Rock does his best School of Athens impression.

Plato, inspired by his weighty treatise on The Forms, argues the sphere is the most perfect embodiement of the ideal.

Aristotle, dismissive of reasoning without empircal observation, asserts that the sphere is merely another object percieved through the imperfect window of man's senses.

Rock reckons it looks a bit like the Deathstar. Truely, this is an intellectual battle being fought on an elevated plane.


A big fountain and a big ball. What a city!

Rock reckon's he has what it takes to fill that empty space in Path to Abstraction gallery between the Mondrian and the Kandinsky.

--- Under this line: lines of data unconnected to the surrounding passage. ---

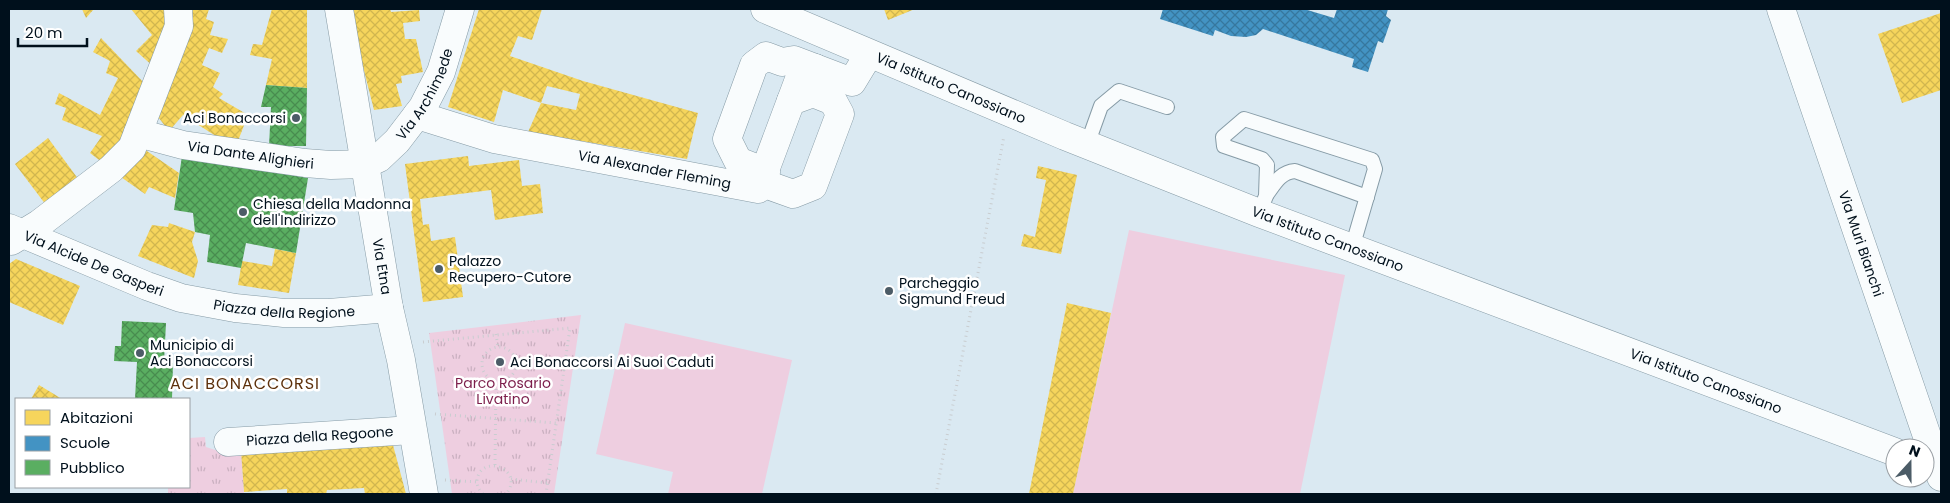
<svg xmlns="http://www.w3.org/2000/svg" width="1950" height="503" font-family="Poppins,sans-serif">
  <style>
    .grass { fill: url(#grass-tufts) }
    .pitch { fill: #eecee0 }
    .homes { fill: url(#homes-cross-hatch); fill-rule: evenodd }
    .schools { fill: url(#schools-cross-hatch) }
    .public { fill: url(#public-cross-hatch) }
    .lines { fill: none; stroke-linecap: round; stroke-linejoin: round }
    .lane-casing { stroke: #869ba6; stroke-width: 16 }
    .street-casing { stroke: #869ba6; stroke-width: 29 }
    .secondary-casing { stroke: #869ba6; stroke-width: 29 }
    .path { stroke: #c9cdd0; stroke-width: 3; stroke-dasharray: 1 4; stroke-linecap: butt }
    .lane { stroke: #f9fcfd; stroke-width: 14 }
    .street { stroke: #f9fcfd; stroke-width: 28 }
    .secondary { stroke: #f9fcfd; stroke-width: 28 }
    .poi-dot { fill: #4c5c67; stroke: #fff; stroke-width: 2 }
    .labels { text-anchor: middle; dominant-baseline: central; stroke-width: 5; stroke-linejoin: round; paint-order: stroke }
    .street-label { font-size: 14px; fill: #00101c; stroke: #fff }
    .poi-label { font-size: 14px; fill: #00101c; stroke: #fff; text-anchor: start }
    .park-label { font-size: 14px; fill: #7c1e4b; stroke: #fff }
    .quarter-label { font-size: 16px; letter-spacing: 1px; fill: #5d310c; stroke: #fff }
  </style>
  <defs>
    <pattern id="grass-tufts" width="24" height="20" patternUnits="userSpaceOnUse" patternTransform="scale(1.25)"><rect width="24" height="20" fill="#eecee0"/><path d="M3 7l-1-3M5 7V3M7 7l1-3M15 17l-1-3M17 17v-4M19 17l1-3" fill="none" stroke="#cab0c0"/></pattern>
    <pattern id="homes-cross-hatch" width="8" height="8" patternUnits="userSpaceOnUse" patternTransform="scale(1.25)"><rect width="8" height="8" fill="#f6d55c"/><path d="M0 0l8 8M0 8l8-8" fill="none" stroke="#d1b64f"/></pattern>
    <pattern id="schools-cross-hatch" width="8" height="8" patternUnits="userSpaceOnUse" patternTransform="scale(1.25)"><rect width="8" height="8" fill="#4393c3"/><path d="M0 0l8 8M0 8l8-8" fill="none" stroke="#36779e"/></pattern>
    <pattern id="public-cross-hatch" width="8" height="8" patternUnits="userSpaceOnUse" patternTransform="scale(1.25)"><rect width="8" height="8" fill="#5aae61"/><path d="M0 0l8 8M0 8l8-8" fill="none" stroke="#488c4f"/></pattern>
  </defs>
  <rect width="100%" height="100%" fill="#dae9f2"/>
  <g class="grass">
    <polygon points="581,315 554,494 452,494 429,333"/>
    <polygon points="205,437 206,447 228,454 241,451 244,494 168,494 168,487 189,487 189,438"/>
  </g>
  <g class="pitch">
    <polygon points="1129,230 1345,275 1300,494 1073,494"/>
    <polygon points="625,323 792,360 762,494 668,494 673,472 596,454"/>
  </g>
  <g class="homes">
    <polygon points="82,9 94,9 86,18"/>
    <polygon points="131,9 163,9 171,23 155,68 136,51 152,35"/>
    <polygon points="193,9 209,9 206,19 214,22 210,35 228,39 222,53 209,48 202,65 220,73 213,87 223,94 219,98 248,115 238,141 222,140 183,115 169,131 155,113 188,30"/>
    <polygon points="272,9 307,9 307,88 266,85 272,59 250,55 253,44 262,45"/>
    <polygon points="352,9 390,9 391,12 419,10 420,21 403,23 405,39 416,39 423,72 401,76 402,83 396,84 402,106 374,110 357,43"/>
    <path d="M 479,9 L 542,9 L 532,40 L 518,36 L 510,56 L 583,81 L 698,113 L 687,159 L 528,132 L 541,103 L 503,90 L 494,122 L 448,107 ZM 547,86 L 580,94 L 576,110 L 541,103 Z"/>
    <polygon points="884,9 915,9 888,20"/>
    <polygon points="1941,13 1941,90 1902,103 1878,34"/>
    <polygon points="101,38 147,86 120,147 103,163 90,153 102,136 62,120 66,108 55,104 59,93 100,115 118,78 106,73 110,61 93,52"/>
    <polygon points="48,138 79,180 46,205 15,164"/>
    <polygon points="144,149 179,173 175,198 149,187 145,194 118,175"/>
    <polygon points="468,156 469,166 519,160 522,186 540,184 543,213 495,220 491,190 420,199 423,225 429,224 431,241 455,237 463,297 423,302 405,164"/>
    <polygon points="1038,166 1077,175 1061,254 1021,246 1024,234 1035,237 1046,180 1036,178"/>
    <polygon points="169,223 195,232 192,242 198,261 194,278 138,256 152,225 168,227"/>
    <polygon points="275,249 296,253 289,293 238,285 242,261 272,266"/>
    <polygon points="16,259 80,286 63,325 9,302 9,264"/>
    <polygon points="1067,303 1111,313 1073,494 1029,494"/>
    <polygon points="39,385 62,399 31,399"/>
    <polygon points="393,445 406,494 365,494 364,488 327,490 326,494 287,494 287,489 244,492 241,451"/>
  </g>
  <polygon class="schools" points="1163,9 1304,9 1334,18 1337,9 1388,9 1386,16 1391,20 1383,43 1378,41 1368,72 1352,67 1354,59 1263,29 1256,35 1246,37 1231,36 1215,30 1213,36 1160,19"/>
  <g class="public">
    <polygon points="266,85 307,88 306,146 269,146 271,107 261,107"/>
    <polygon points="182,156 308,178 296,253 246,243 241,268 207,262 210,235 195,232 193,213 174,210"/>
    <polygon points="122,321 166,323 164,362 173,363 172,399 135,399 137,362 114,361 115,346 121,346"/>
  </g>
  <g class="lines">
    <defs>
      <g id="lane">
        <polyline points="1087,145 1101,106 1119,91 1167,107"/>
        <path d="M 1267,194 C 1275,183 1281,172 1295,171 L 1367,197"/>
        <polyline points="1259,213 1266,196 1267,165 1262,159 1224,146 1223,137 1244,119 1372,160 1375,169 1352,248"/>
      </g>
      <g id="street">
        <path id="s1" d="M 765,9 L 1065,136 L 1259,213 L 1895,452"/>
        <path id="s2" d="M 417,115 L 494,139 L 758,189 L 801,74 L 815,68"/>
        <path id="s3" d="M 138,133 L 183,145 L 305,163 L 331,165 L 366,164 L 379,158 L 397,141 L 423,107 L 441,72 L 460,9"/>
        <polyline points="766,172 738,161 727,139 754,65 766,56 782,62 794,60 852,82 869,54"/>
        <polyline points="762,183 793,194 813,186 840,114 833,101 813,93 791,101"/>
        <path id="s4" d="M 9,228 L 147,286 L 181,298 L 235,308 L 284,313 L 329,313 L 389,308"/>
        <polyline points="11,241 39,224 111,169 132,148 179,26 178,9"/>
        <path id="s5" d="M 228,442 L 412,430"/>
      </g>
      <g id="secondary">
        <path id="s6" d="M 339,9 L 389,308 L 401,360 L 424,494"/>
        <path id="s7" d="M 1781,9 L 1941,477"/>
      </g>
    </defs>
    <use href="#lane" class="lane-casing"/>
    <use href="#street" class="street-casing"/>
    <use href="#secondary" class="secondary-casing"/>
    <g class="path">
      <polyline points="496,334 498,347"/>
      <polyline points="423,342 570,328 546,494"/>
      <circle cx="499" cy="364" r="17"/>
      <polyline points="435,414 556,423"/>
      <polyline points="495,465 496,380"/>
      <polyline points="511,479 547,483"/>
      <polyline points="445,480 477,482"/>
      <path d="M 483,494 C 479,490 477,486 477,480 C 481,453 526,469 506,494"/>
      <polyline points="936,494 1004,136"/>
    </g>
    <use href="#lane" class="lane"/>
    <use href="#street" class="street"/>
    <use href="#secondary" class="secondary"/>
  </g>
  <g class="poi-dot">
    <circle cx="296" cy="118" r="5"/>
    <circle cx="243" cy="212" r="5"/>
    <circle cx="439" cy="269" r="5"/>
    <circle cx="889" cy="291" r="5"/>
    <circle cx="140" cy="353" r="5"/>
    <circle cx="500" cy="362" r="5"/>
  </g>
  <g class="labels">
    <g class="street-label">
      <text stroke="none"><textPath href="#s1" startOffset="202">Via Istituto Canossiano</textPath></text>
      <text stroke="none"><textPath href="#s3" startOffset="325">Via Archimede</textPath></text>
      <text stroke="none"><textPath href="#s3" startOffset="115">Via Dante Alighieri</textPath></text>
      <text stroke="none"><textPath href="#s2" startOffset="244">Via Alexander Fleming</textPath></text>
      <text stroke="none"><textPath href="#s1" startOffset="608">Via Istituto Canossiano</textPath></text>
      <text stroke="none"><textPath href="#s7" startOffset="248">Via Muri Bianchi</textPath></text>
      <text stroke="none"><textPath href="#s4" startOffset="92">Via Alcide De Gasperi</textPath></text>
      <text stroke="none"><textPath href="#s6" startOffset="261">Via Etna</textPath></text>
      <text stroke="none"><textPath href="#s4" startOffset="290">Piazza della Regione</textPath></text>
      <text stroke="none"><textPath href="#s1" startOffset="1012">Via Istituto Canossiano</textPath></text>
      <text stroke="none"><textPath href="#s5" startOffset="92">Piazza della Regoone</textPath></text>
    </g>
    <g class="poi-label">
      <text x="286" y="118" text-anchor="end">Aci Bonaccorsi</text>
      <text x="253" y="204">Chiesa della Madonna<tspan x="253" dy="16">dell'Indirizzo</tspan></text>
      <text x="449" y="261">Palazzo<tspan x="449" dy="16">Recupero-Cutore</tspan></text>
      <text x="899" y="283">Parcheggio<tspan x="899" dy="16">Sigmund Freud</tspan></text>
      <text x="150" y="345">Municipio di<tspan x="150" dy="16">Aci Bonaccorsi</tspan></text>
      <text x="510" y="362">Aci Bonaccorsi Ai Suoi Caduti</text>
    </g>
    <g class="park-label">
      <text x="503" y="383">Parco Rosario<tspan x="503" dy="16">Livatino</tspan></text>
    </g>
    <g class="quarter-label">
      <text x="245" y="383">ACI BONACCORSI</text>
    </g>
  </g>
  <rect width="1950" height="503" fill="none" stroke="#00101c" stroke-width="20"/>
  <rect x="15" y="398" width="175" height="90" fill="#ffffff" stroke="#999fa4"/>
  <rect x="25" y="410" width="25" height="15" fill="#f6d55c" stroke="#999fa4"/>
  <text x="60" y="423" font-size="15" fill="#00101c">Abitazioni</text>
  <rect x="25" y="436" width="25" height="15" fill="#4393c3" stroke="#999fa4"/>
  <text x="60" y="448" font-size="15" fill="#00101c">Scuole</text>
  <rect x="25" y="460" width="25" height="15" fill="#5aae61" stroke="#999fa4"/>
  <text x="60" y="473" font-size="15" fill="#00101c">Pubblico</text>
  <g transform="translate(1910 463) rotate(21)"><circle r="24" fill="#ffffff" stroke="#999fa4"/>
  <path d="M0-4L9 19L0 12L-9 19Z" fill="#4c5c67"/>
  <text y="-8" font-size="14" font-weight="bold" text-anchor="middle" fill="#00101c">N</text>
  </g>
  <path d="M18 38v8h69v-8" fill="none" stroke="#00101c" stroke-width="2.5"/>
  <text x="25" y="38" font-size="15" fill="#00101c" stroke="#ffffff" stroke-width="4" paint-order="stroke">20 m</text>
</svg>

The autumn colours may be out in force, but I'm noticing a decided lack of autumn chill in the stiffling 30 degree afternoon.

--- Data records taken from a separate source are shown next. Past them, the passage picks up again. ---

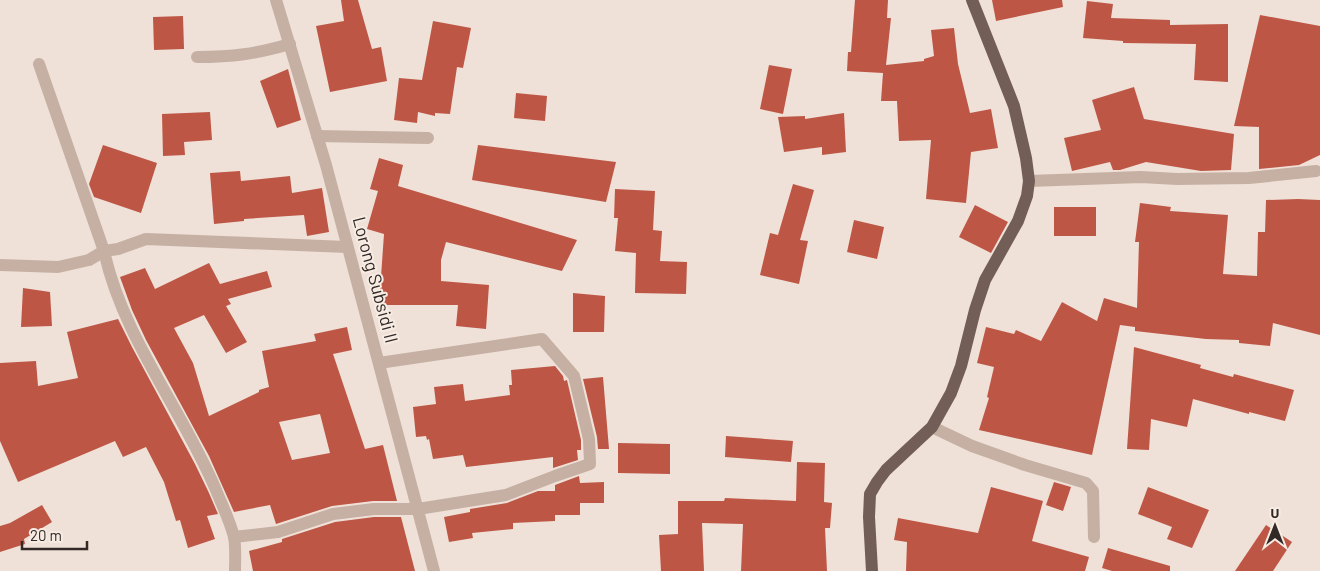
<svg xmlns="http://www.w3.org/2000/svg" width="1320" height="571" viewBox="0 0 1320 571" font-family="Barlow,sans-serif">
<style>
.building{fill:#be5646;fill-rule:evenodd}
.lines{fill:none;stroke-linecap:round;stroke-linejoin:round}
.minor{stroke:#c6b0a4;stroke-width:12}
.primary{stroke:#735d57;stroke-width:12}
.labels{text-anchor:middle;stroke-width:4;stroke-linejoin:round;paint-order:stroke}
.street-label{font-size:18px;fill:#322825;stroke:#f7ece3}
</style>
<rect width="100%" height="100%" fill="#efe1d7"/>
<g class="building">
<polygon points="341,0 358,0 372,49 381,47 387,81 330,92 316,26 344,21"/>
<polygon points="855,0 888,0 887,18 891,18 886,65 924,61 924,59 934,56 931,30 954,28 958,64 970,113 991,109 998,148 971,152 966,203 926,199 931,140 899,141 897,101 881,101 883,73 847,71 848,52 851,52"/>
<polygon points="992,0 1062,0 1063,7 996,21"/>
<polygon points="1087,1 1113,4 1111,18 1170,20 1170,25 1228,24 1228,82 1194,80 1196,44 1123,43 1123,41 1083,38"/>
<polygon points="1260,15 1320,26 1320,155 1299,165 1259,169 1259,127 1234,126"/>
<polygon points="183,16 184,49 154,50 153,17"/>
<polygon points="433,21 471,28 463,68 457,67 450,114 435,113 435,116 418,112 417,123 394,120 399,78 422,80"/>
<polygon points="769,65 792,69 783,114 760,109"/>
<polygon points="288,69 301,120 277,128 260,81"/>
<polygon points="1134,87 1144,119 1234,134 1231,170 1201,171 1146,162 1120,170 1113,170 1110,162 1072,171 1064,138 1101,130 1092,100"/>
<polygon points="516,93 547,96 545,121 514,118"/>
<polygon points="210,112 212,140 184,142 185,155 163,156 162,114"/>
<polygon points="844,113 846,152 822,155 822,147 784,152 778,117 805,116 805,119"/>
<polygon points="103,145 157,163 141,213 94,197 89,184"/>
<polygon points="478,145 616,162 606,202 472,180"/>
<polygon points="379,158 403,165 398,186 577,240 562,271 446,242 441,260 441,281 489,285 486,329 456,326 458,305 379,305 384,234 367,229 378,191 370,189"/>
<polygon points="240,171 241,181 290,176 292,193 322,188 329,232 307,236 304,215 244,219 244,221 214,224 210,173"/>
<polygon points="793,184 814,190 800,240 808,241 799,284 760,275 770,233 778,235"/>
<polygon points="615,189 655,191 653,230 662,231 660,261 687,262 686,294 635,293 636,253 615,251 618,218 614,218"/>
<polygon points="1298,199 1320,200 1320,335 1273,323 1270,346 1239,343 1239,340 1206,339 1135,331 1135,327 1120,325 1092,455 979,430 989,398 987,397 994,367 977,363 986,327 1014,334 1016,330 1041,341 1062,302 1097,321 1104,298 1137,308 1139,242 1135,242 1140,203 1171,207 1170,211 1228,215 1223,274 1257,276 1258,232 1265,232 1266,200"/>
<polygon points="975,205 1008,222 991,253 959,237"/>
<rect x="1054" y="207" width="42" height="29"/>
<polygon points="854,220 884,227 877,259 847,252"/>
<path d="M209 263 220 284 267 271 272 287 228 299 231 304 226 306 247 342 226 353 204 315 174 328 193 363 209 416 259 392V390L269 387 262 351 316 341 314 334 347 327 352 350 333 354 365 449 383 445 397 501H373L332 506 276 524 270 505 234 512 209 456 146 340 132 310 120 277 145 268 155 289ZM320 414 330 453 292 460 279 422Z"/>
<polygon points="23,288 50,292 52,326 21,327"/>
<polygon points="573,293 605,296 604,332 573,332"/>
<polygon points="118,319 132,347 195,464 209,493 218,514 207,516 215,539 188,548 180,520 176,521 164,482 146,447 123,457 115,441 18,482 0,441 0,363 36,361 38,386 78,378 67,332"/>
<polygon points="1134,347 1201,365 1200,368 1233,377 1234,374 1294,390 1285,421 1249,412 1249,414 1193,399 1187,427 1151,419 1149,450 1127,449"/>
<polygon points="555,366 563,376 564,381 567,380 581,440 581,450 577,450 578,460 553,468 553,457 466,467 463,455 433,459 429,439 427,440 426,436 416,437 413,407 436,404 434,387 463,384 465,401 510,395 509,385 512,385 511,370"/>
<polygon points="603,377 609,449 598,449 597,437 583,379"/>
<polygon points="726,436 793,441 791,462 725,457"/>
<polygon points="618,443 670,444 670,474 618,473"/>
<polygon points="797,462 825,463 824,502 832,503 830,528 825,528 827,571 741,571 743,524 702,523 704,571 661,571 659,535 678,534 678,501 724,501 725,498 796,501"/>
<polygon points="579,476 580,483 604,482 604,503 580,503 580,515 555,515 555,521 513,523 513,529 472,533 473,538 449,542 444,517 470,512 470,509 507,503 538,491 555,491 555,485"/>
<polygon points="1054,482 1071,487 1063,511 1046,505"/>
<polygon points="991,487 1043,501 1032,541 1089,557 1085,571 906,571 907,542 894,540 898,518 978,533"/>
<polygon points="1148,487 1209,510 1192,548 1167,539 1172,527 1138,514"/>
<polygon points="42,505 52,522 24,539 25,544 0,552 0,526 10,523"/>
<polygon points="374,517 401,517 415,571 253,571 249,551 282,542 282,539 335,522"/>
<polygon points="1266,525 1292,542 1273,571 1235,571"/>
<polygon points="1108,548 1170,566 1170,571 1112,571 1102,568"/>
</g>
<g class="lines">
<g class="minor">
<polyline points="276,0 326,165 434,571"/>
<path d="M197 57C233 57 255 54 290 44"/>
<path d="M39 64 104 251C123 338 182 409 216 490 222 505 230 521 234 537 236 547 235 560 235 571"/>
<polyline points="317,136 428,138"/>
<polyline points="1029,181 1141,177 1177,179 1249,178 1316,171"/>
<polyline points="0,265 58,267 89,260 104,251 118,249 146,239 347,247"/>
<polyline points="932,427 972,446 1025,465 1086,483 1093,491 1094,537"/>
<polyline points="234,537 278,532 333,514 374,509 418,509 506,495 555,476 590,464 589,439 574,376 542,339 379,363"/>
</g>
<polyline class="primary" points="872,571 869,517 870,494 877,482 886,470 932,427 951,393 961,366 975,310 985,280 1018,221 1027,196 1029,181 1026,158 1014,106 972,0"/>
</g>
<g class="labels">
<g class="street-label">
<text transform="translate(375 280) rotate(75)" y="6">Lorong Subsidi II</text>
</g>
</g>
<g transform="translate(1275 526)" stroke="#f7ece3" stroke-width="4" paint-order="stroke">
<path d="M0-4L9 19L0 12L-9 19Z" fill="#322825"/>
<text y="-8" font-size="14" font-weight="bold" text-anchor="middle" fill="#322825">U</text>
</g>
<path d="M22 541v8h65v-8" fill="none" stroke="#322825" stroke-width="2.5"/>
<text x="30" y="541" font-size="15" fill="#322825" stroke="#f7ece3" stroke-width="4" paint-order="stroke">20 m</text>
</svg>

In Canberra you have to make your own fun.

Careful, with shots like this you're ruining Rock's my-city-is-better-than-yours cynicism.

Rock still fancies his chances at artistic glory. "Composition No. 27 with Two Bars and Tower" is a searching examination of mankind's innate imprisonment behind the rigidity of our megre perception.

Pop quiz - name the artwork mimicked in the snap below. Luckily for the uneducated out there, there's always wikipedia.

From master painter to master sculpture. Is this the next Michaelangelo? Well, it is until it's time to roll out the male nudes...

Just to make Canberra look a little cooler, they build this bizarrely named village of Queanbeyan next door. When the biggest excitement there is standing in the a depressingly deserted car park with a nostagic tear in the eye, you know you've achieved the impossible - found somewhere that makes you want to turn around and head back to Canberra as quick as a straining 1.3L Toyota Echo can chug along.

But wait, who would have thought a little gem of a Thai joint would be hidden in an old federation house in this depressing hamlet. Even more remarkable, the joint actually made the Qantas inflight magazine... and not just in a poll of the least likely new Qantas destinations.